Exercise A: In the CAPSTONE article, what temperature must the propulsion system hold for at least 12 hours before the team evaluates it further?
Exercise B: Write the next part of the CAPSTONE article, picking up after its final sentence.

Article:
>>>>>
Engineers at NASA are continuing work on the CAPSTONE satellite, currently traveling on its way to an experimental orbit around the moon, which went into safe mode earlier this month following a trajectory correction maneuver. Progress has been made in learning what the issue was, but the satellite is not yet back to fully operational.

The most pressing problem is related to the spacecraft’s temperature. The space environment is so cold, spacecraft typically need to be heated to keep their electronics working properly, as electronics components tend to fail at very low temperatures. NASA announced that CAPSTONE’s propulsion system fell below its operating temperature after the craft performed its maneuver.

The good news is that there seems to be enough power available for the propulsion system to maintain its temperature for now. “Over the past few days, CAPSTONE’s power – though limited by the orientation of the spacecraft in its spin relative to the sun – appears to be sufficient for heating of the propulsion system,” NASA writes. “Once the spacecraft propulsion system temperature has been at 41 degrees F (5° C) for at least 12 hours, the team will further evaluate the system for use in the recovery operation.”
<<<<<
Dataset items:
>>>>>
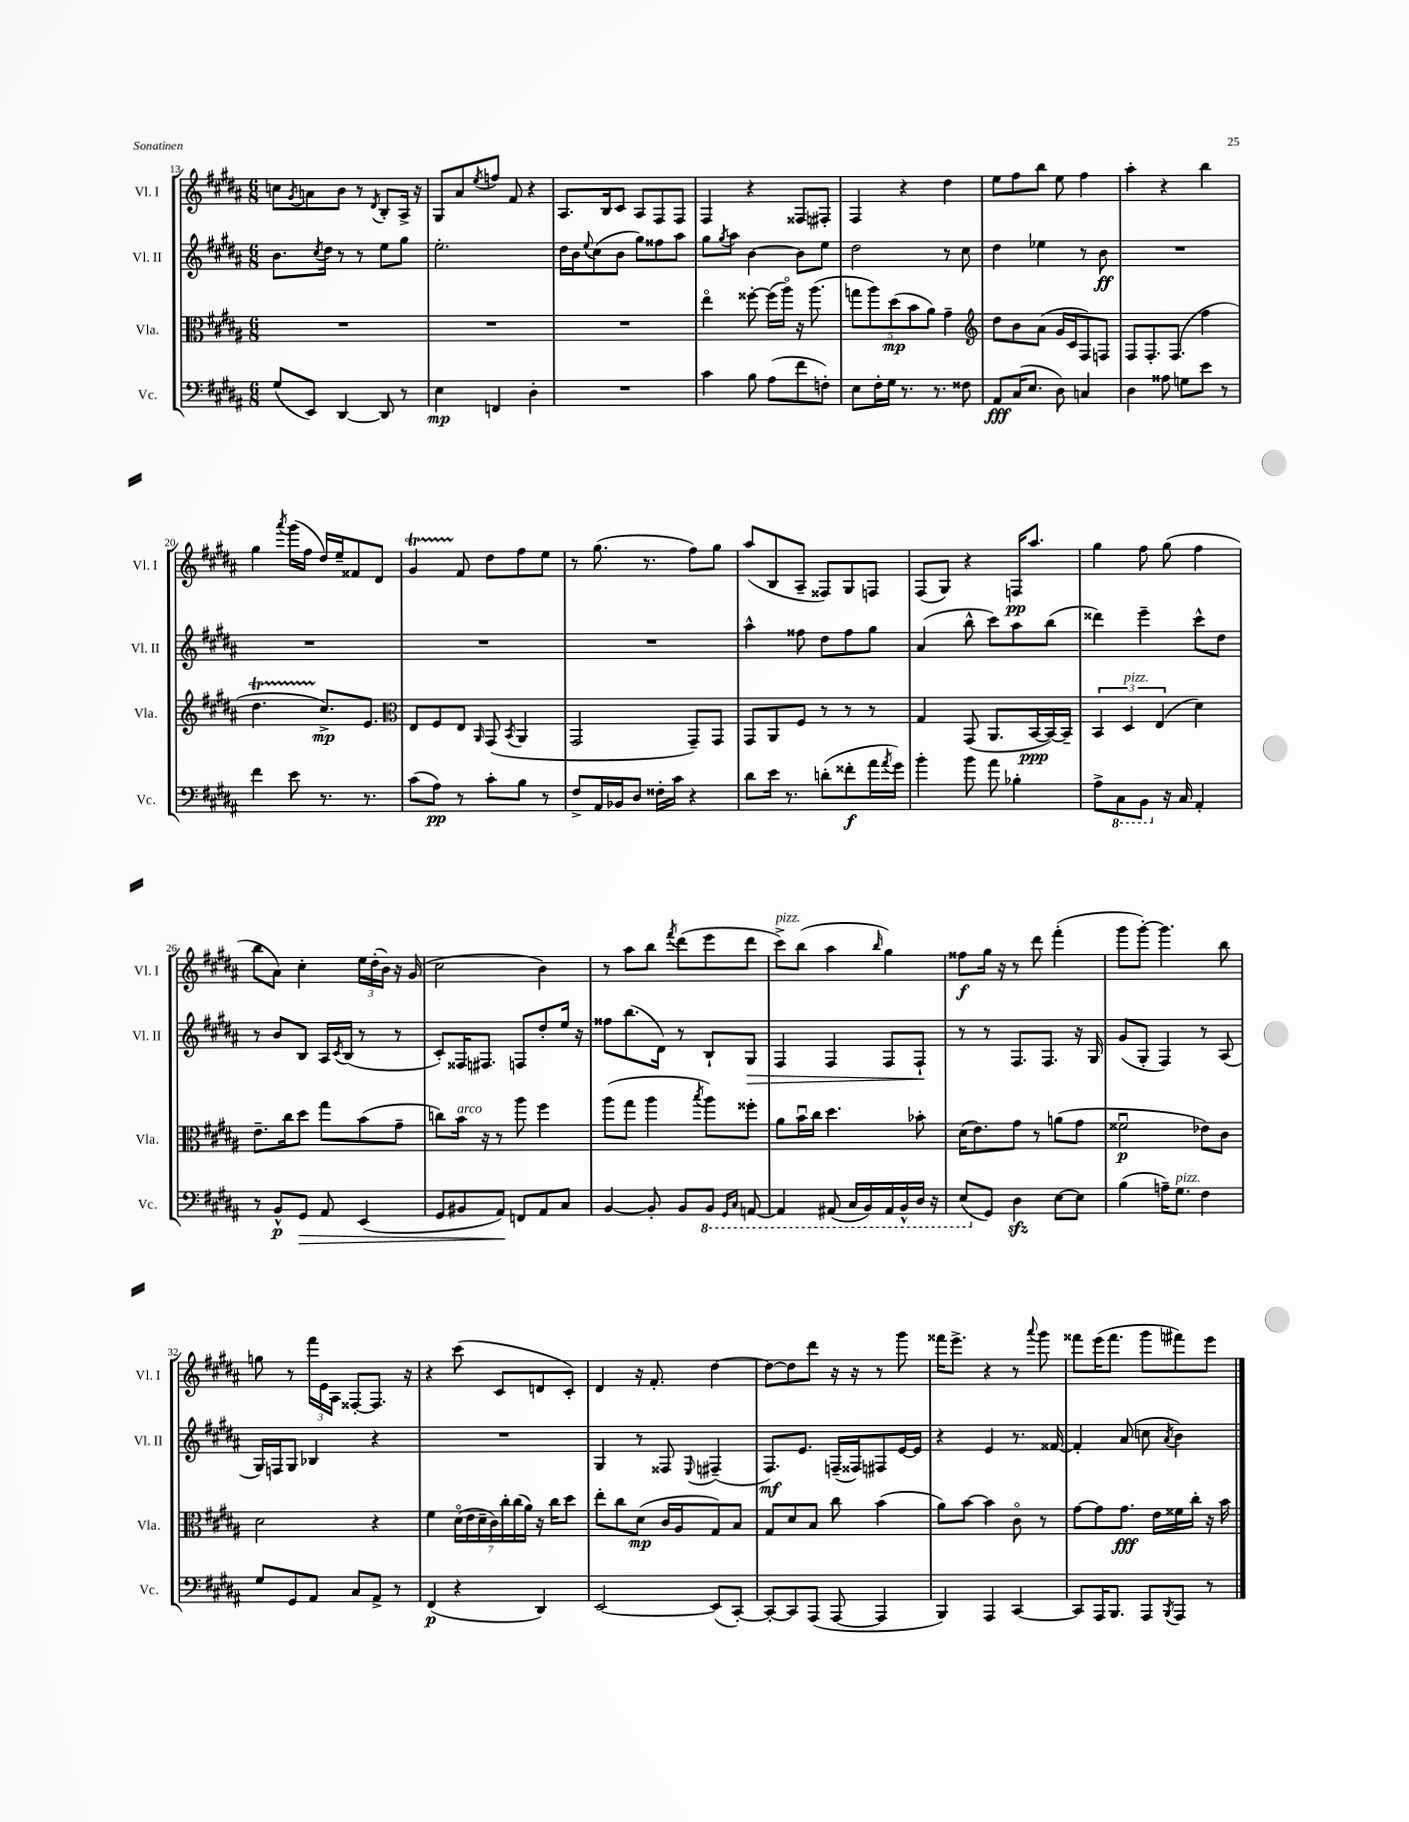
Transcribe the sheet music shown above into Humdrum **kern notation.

**kern	**kern	**kern	**kern
*staff4	*staff3	*staff2	*staff1
*clefF4	*clefC3	*clefG2	*clefG2
*k[f#c#g#d#a#]	*k[f#c#g#d#a#]	*k[f#c#g#d#a#]	*k[f#c#g#d#a#]
*M6/8	*M6/8	*M6/8	*M6/8
(8G#	2.r	8.b	8cc
.	.	.	8qg#
8EE)	.	.	8a
.	.	8qcc#	.
.	.	16dd#	.
[4DD#	.	8r	8b
.	.	8r	8r
.	.	.	8qd#
8DD#]	.	8ee	8B'
8r	.	8gg#	16A#^
.	.	.	16r
=	=	=	=
4E	2.r	2.ee'	8G#
.	.	.	8a#
.	.	.	8qee
4FF	.	.	8ff
.	.	.	8f#
4D#'	.	.	4r
=	=	=	=
2.r	2.r	16dd#	8.A#
.	.	16b	.
.	.	8qqee	.
.	.	(8cc#	.
.	.	.	16B
.	.	8b	8c#
.	.	8gg#)	8A#
.	.	8ff##	8F#
.	.	8aa#	8F#
=	=	=	=
4c#	4eeo	8gg#	4F#
.	.	8qgg#	.
.	.	8aa#	.
8B	[8ff##'	[4b	4r
(8A#	(16ff##]	.	.
.	16aa#o)	.	.
8f#	16r	8b]	8F##
.	(8.aa#	.	.
8F')	.	8ee	8F#'
=	=	=	=
8E	10gg	2dd#	4F#
.	10aa#)	.	.
16F#'	.	.	.
16G#	.	.	.
.	(10dd#	.	.
8.r	.	.	4r
.	10b	.	.
.	10a#)	.	.
8.r	.	.	.
.	4g#~	8r	4dd#
8F##	.	8cc#	.
=	=	=	=
*	*clefG2	*	*
8AA#	8dd#	4dd#	8ee
(16C#	8b	.	8ff#
8.E	.	.	.
.	(8a#	4ee-	8bb
8D#)	16g#	.	8ee
.	16c#	.	.
4C	8F#)	8r	4ff#
.	8F	8b	.
=	=	=	=
4D#	8F#	2.r	4aa#'
.	8.F#'	.	.
8A##	.	.	4r
.	(8.F#	.	.
8G	.	.	.
8e	4ff#	.	4bb
8r	.	.	.
=	=	=	=
4f#	4.dd#	2.r	4gg#
.	.	.	8qaaa#
8e	.	.	(16ggg#
.	.	.	16ff#
8.r	8.cc#^)	.	16dd#)
.	.	.	16ee~
.	.	.	8f##
8.r	8.e	.	.
.	.	.	8d#
=	=	=	=
*	*clefC3	*	*
(8c#	8E	2.r	4g#
8A#)	8F#	.	.
8r	8E	.	8f#
.	16qqAA#	.	.
8c#'	(8GG#	.	8dd#
.	8qBB	.	.
8B	4AA#	.	8ff#
8r	.	.	8ee
=	=	=	=
8F#^	2GG#	2.r	8r
16AA#	.	.	(8.gg#
16BB-	.	.	.
8D#	.	.	.
.	.	.	8.r
16F##'	.	.	.
16c#	.	.	.
4r	8GG#~)	.	8ff#)
.	8GG#	.	8gg#
=	=	=	=
8d#	8GG#	4aa#^^	(8aa#
16e	8AA#	.	8B
8.r	.	.	.
.	8F#	8ff##	8A#~
(8d'	8r	8dd#	8F##)
8f##'	8r	8ff##	8G#
16a#	8r	8gg#	8F
8qa#	.	.	.
16g#)	.	.	.
=	=	=	=
4b'	4G#	(4a#	(8F#
.	.	.	8G#)
8b	(8GG#	8bb^^	4r
8a#	8.AA#	8ccc#)	.
4B-'	.	8aa#	16F
.	[16BB	.	8.aa#
.	16BB_)	(8bb	.
.	16BB~]	.	.
=	=	=	=
8A#^	6BB	4ddd##)	4gg#
8CC#	.	.	.
.	6D#	.	.
8BBB	.	4eee~	8ff#
.	(6E	.	.
16r	.	.	(8gg#
16C#	.	.	.
4AA#'	4d#)	8ccc#^^	4ff#
.	.	8dd#	.
=	=	=	=
8r	8.e~	8r	8bb
8BB^^	.	8b	8a#)
.	16cc#	.	.
8GG#	8dd#	8B	4cc#'
8AA#	8gg#	16A#	.
.	.	8qc#	.
.	.	(16B	.
(4EE	(8b	8r	24ee
.	.	.	(24dd#'
.	.	.	24b)
.	8g#~	8r	16r
.	.	.	(16g#
=	=	=	=
8GG#	8cc)	8c#')	2cc#
8BB#	16b	16F##	.
.	16r	8.F#	.
8AA#)	8r	.	.
8FF	8aa#	8F	.
8AA#	4ff#	8dd#'	4b)
8C#	.	16ee	.
.	.	16r	.
=	=	=	=
[4BB	(8aa#	8ff##	8r
.	8gg#	(8.bb	8aa#
8BB']	4aa#	.	8bb
.	.	16d#)	.
.	.	.	8qfff#
8BB	.	8r	(8ddd#
.	8qbb	.	.
8BBB	8aa#)	8B`	8eee
16qqGGG#	.	.	.
16qqCC#	.	.	.
[8AAA	8ff##'	8G#	8ddd#
=	=	=	=
4AAA]	8a#	4F#	8ccc#^)
.	16bu	.	(8bb
.	16cc#	.	.
(8AAA#	4.dd#	4F#	4aa#
16CC#	.	.	.
16BBB)	.	.	.
.	.	.	16qqbb
16AAA#	.	8F#	4gg#)
16BBB^^	.	.	.
16DD#	8b-'	8F#`	.
16r	.	.	.
=	=	=	=
(8EE	(16d#	8r	8ff##
.	8.e)	.	.
8GG#)	.	8r	16gg#
.	.	.	16r
4D#	8g#	8.F#	8r
.	8r	.	8ddd#
.	.	8.F#	.
[8E	(8a	.	(4fff#'
8E]	8g#	16r	.
.	.	16G#	.
=	=	=	=
(4B	2f##u	(8g#	8ggg#
.	.	8G#'	[8ggg#')
16A~)	.	4F#)	4.ggg#]
8.G#	.	.	.
4F#	8e-)	8r	.
.	8c#	(8A#	8bb
=	=	=	=
8G#	2d#	16G#)	8gg
.	.	16F	.
8GG#	.	8G#	8r
8AA#	.	4B-	24fff#
.	.	.	24e
.	.	.	24A#
8C#	.	.	[8F##'
8AA#^	4r	4r	8.F##]
8r	.	.	.
.	.	.	16r
=	=	=	=
(4FF#	4f#	2.r	4r
4r	(28d#o	.	(8ccc#
.	28e	.	.
.	28d#~	.	.
.	28c#)	.	.
.	.	.	8c#
.	28cc#'	.	.
.	(28cc#	.	.
.	28a#)	.	.
4DD#)	16r	.	8d
.	16cc#	.	.
.	8dd#	.	8c#')
=	=	=	=
[2EE	8ee'	4G#	4d#
.	8cc#	.	.
.	(8d#	8r	16r
.	.	.	8.f#'
.	16c#	8F##	.
.	16A#	.	.
.	.	8qqE	.
(8EE]	8G#)	(4F#~	[4dd#
[8CC#')	8B	.	.
=	=	=	=
8CC#'_	8G#	8.F#)	8dd#_
8CC#]	8d#	.	8dd#]
.	.	8.e	.
(8AAA#	8B	.	8ddd#
[8AAA#	8cc#	(16F~	16r
.	.	16F##)	16r
4AAA#]	(4b	8F#	8r
.	.	[16e	8ggg#
.	.	16e]	.
=	=	=	=
4BBB)	8a#)	4r	16fff##
.	.	.	8.eee^
.	[8b	.	.
4AAA#	4b]	4e	4r
[4CC#	8c#o	8.r	8r
.	.	.	8qqaaa#
.	8r	.	8ggg#
.	.	[16f##	.
=	=	=	=
8CC#]	[8g#	4f##']	8fff##
16AAA#	8g#]	.	(16eee
8.BBB	.	.	8.fff##
.	8.g#	(8a#	.
8AAA#	.	8cc	8ggg#
.	16e	.	.
8qBBB	.	8qa#	.
8AAA#	16f##	4b)	8fff#)
.	16cc#'	.	.
8r	16r	.	8eee
.	16b	.	.
==	==	==	==
*-	*-	*-	*-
<<<<<
Task output A: 41 degrees F (5° C).

Task output B:
A more extensive update from Advanced Space, the company which owns and operates CAPSTONE for NASA, gives more details. The company states that  communications with the satellite, which had also been interrupted following the issue, are now “dramatically improved.” It also said it had identified the initial cause of the issue, though it did not share details about what this was.

The spacecraft is still on its planned trajectory, which is heading toward an orbit around the moon called a near rectilinear halo orbit. This orbit hasn’t been used before, but should theoretically require very little fuel to maintain. The plan is to use this orbit for the future Gateway space station to give logistical support for moon missions. So CAPSTONE aims to test out whether this orbit is safe and feasible in practice.

The spacecraft is scheduled to enter this orbit in November. NASA and Advanced Space say they are planning recovery options for the spacecraft and are aiming “to minimize further risk to the mission,” but they do not yet have a timeline for the recovery process.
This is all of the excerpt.